Base your discussion on the two reading indicated below. There is one reading from each camp.
The fine tuning discussion touches on some technical physics. However the philosophical issues seem not to depend upon any details in the technical physics and I do not expect you to deal with them. Keep your focus on the bigger questions of just what is the import of the fine tuning of parameters.
This is an exercise in the stating of a clear thesis and arguing cogently for it. This is not the place for rambling discussion. Get straight to business. State the thesis clearly and lay out the argument. Don't bury it in chatter. You have 500-1000 words. Use them well.
Below is a list of the topics covered in this seminar. Choose any three. To prepare for the paper, reflect on the topic until you have arrived at a definite viewpoint concerning it. Your paper consists of the presentation of that viewpoint and the case for it.
Your task is to develop your own viewpoint and argue for it.
Your task is NOT to recapitulate what is found in the readings.
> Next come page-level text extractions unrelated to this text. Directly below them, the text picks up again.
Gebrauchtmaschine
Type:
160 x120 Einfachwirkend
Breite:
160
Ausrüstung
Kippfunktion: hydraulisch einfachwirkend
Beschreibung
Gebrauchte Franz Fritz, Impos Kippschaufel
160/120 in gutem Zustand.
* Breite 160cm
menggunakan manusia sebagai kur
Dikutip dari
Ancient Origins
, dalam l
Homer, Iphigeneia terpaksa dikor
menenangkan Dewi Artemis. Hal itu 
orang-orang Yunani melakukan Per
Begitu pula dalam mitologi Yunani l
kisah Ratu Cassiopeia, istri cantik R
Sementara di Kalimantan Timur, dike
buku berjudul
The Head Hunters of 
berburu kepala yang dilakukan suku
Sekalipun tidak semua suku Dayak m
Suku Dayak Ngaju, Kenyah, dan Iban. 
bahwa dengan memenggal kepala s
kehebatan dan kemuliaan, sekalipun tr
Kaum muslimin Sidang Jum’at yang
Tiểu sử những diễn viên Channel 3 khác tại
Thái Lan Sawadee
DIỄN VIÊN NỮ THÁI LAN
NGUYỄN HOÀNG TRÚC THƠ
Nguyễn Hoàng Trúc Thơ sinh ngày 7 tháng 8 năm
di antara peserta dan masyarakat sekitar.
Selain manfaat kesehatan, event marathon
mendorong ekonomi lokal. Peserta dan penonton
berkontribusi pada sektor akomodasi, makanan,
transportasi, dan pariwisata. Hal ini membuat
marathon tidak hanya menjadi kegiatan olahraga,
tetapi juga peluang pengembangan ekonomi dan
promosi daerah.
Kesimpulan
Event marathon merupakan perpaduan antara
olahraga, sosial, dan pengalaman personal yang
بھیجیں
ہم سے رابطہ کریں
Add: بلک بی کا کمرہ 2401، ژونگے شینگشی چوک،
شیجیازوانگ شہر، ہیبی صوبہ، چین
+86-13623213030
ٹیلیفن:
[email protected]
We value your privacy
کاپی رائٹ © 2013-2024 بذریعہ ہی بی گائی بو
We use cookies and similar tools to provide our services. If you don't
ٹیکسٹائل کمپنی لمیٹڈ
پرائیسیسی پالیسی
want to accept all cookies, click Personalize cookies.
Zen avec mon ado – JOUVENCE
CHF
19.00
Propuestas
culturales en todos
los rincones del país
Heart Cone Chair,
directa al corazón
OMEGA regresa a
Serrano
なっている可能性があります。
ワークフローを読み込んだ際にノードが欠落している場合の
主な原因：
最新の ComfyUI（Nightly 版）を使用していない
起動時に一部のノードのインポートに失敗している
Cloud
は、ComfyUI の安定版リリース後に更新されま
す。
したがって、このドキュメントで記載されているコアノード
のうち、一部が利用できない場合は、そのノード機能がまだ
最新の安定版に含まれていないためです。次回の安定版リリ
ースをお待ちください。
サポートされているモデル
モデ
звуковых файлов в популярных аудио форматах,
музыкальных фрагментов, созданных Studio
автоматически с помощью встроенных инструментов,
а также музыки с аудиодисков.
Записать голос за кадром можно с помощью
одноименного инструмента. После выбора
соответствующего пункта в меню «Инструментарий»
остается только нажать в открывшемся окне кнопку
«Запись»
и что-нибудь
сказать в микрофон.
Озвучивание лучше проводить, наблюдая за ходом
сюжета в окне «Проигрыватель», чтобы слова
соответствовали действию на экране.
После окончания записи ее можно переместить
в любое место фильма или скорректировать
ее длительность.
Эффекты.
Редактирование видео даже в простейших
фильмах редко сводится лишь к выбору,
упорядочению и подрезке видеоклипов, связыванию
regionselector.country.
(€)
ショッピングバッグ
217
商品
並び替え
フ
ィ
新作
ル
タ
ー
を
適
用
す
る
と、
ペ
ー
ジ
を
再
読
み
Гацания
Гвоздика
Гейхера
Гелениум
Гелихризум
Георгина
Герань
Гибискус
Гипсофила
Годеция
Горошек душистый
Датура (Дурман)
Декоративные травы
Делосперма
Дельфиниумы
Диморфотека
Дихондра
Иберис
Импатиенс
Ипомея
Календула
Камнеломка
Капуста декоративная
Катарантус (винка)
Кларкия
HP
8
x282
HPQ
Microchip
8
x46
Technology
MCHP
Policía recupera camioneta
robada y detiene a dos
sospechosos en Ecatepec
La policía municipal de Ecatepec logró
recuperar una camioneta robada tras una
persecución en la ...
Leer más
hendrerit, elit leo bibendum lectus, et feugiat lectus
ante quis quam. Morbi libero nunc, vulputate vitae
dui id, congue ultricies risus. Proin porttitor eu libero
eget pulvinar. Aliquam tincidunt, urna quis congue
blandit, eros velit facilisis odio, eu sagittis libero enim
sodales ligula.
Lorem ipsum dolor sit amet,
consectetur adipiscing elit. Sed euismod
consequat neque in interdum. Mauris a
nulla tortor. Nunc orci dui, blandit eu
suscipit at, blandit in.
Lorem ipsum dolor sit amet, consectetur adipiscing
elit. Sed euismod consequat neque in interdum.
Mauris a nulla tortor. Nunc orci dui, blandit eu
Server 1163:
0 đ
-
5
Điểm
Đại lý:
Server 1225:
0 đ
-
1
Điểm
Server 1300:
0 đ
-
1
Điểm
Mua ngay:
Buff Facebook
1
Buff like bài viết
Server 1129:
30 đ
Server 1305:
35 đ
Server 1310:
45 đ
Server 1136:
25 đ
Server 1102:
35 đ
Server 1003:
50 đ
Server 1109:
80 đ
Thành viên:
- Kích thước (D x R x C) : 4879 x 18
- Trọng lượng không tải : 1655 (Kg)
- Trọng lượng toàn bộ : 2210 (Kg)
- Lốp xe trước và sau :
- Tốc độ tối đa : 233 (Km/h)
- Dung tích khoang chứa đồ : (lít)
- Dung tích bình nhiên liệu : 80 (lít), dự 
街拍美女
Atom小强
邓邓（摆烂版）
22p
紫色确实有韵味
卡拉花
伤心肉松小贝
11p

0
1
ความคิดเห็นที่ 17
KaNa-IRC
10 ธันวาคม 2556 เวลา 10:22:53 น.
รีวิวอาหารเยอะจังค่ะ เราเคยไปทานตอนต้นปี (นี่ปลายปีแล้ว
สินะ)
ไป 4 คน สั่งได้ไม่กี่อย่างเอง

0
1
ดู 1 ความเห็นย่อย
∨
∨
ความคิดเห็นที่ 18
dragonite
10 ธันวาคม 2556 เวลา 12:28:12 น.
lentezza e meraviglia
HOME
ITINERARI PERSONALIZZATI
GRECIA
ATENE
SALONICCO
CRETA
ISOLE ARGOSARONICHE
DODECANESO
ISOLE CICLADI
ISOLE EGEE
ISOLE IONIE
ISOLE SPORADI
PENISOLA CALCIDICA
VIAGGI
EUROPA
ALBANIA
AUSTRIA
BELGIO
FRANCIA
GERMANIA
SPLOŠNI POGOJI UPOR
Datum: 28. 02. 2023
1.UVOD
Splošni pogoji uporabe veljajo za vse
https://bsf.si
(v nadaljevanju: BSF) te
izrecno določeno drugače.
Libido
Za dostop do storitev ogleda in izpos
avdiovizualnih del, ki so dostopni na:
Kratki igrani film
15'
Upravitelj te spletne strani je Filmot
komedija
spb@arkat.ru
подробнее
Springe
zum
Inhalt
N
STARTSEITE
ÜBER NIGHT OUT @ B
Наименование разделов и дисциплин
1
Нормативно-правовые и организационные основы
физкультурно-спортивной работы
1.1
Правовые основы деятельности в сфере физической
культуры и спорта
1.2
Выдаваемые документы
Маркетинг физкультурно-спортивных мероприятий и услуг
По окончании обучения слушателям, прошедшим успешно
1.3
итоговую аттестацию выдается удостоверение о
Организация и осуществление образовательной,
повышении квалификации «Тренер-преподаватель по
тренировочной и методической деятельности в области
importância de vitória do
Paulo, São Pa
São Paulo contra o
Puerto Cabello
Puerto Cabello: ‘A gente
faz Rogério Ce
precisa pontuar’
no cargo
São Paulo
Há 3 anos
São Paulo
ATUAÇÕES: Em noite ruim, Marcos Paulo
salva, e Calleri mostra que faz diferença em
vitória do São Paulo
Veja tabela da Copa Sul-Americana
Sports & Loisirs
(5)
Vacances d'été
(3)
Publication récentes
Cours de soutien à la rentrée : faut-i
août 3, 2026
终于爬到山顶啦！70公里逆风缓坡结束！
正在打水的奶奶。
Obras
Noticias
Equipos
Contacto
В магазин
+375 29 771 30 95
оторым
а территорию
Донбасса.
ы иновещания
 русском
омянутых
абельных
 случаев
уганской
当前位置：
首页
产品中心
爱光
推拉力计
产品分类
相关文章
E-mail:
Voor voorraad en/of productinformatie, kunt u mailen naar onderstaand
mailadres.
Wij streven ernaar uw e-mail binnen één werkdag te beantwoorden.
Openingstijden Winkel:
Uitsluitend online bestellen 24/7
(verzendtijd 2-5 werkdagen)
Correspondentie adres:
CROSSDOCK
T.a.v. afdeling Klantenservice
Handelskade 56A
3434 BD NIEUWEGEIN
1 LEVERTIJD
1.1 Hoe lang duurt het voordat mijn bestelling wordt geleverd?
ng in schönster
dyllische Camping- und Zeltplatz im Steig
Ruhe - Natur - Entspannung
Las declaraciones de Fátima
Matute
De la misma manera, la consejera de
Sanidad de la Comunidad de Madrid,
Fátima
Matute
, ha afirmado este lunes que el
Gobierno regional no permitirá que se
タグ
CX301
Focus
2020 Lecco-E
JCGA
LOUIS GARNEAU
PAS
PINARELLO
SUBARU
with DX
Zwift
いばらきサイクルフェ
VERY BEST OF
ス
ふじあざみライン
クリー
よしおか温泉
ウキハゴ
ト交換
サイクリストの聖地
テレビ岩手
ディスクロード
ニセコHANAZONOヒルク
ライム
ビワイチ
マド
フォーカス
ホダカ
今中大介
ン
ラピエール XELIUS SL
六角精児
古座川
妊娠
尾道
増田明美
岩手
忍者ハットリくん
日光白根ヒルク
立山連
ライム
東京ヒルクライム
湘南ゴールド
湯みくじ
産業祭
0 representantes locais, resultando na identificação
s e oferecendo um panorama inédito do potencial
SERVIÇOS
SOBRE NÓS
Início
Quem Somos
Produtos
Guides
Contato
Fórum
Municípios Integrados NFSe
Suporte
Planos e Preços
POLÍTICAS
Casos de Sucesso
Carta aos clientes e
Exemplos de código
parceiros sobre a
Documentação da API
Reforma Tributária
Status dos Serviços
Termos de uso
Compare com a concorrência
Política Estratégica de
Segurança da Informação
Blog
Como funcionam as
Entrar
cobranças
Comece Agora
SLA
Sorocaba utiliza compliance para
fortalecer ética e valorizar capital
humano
Since you are limited to 500-1000 words, you cannot waste words on unnecessary recapitulation of the readings.
Here is the list of topics and deadlines for submissions of the papers.
The Structure of Theories | Sep. 17 |
Analogical Models | Sep. 17 |
Idealizations | Sep. 24 |
Representation | Oct. 1 |
Inductive Inference | Oct. 8 |
Bayesian Confirmation Theory | Oct. 15 |
Problems of Induction | Oct. 22 |
Explanation | Oct. 29 |
Realism and AntiRealism | Nov. 5 |
Causation | Nov. 12 |
Reduction and Emergence | No. 19 |
Experiment | Nov. 26 |
Values in Science | Dec. 10 |
Are you wondering where to start? Remember that the beginning of novel work in philosophy of science is the point of intractability. Once you have found it, merely advancing the discussion one millimeter forward is worthwhile.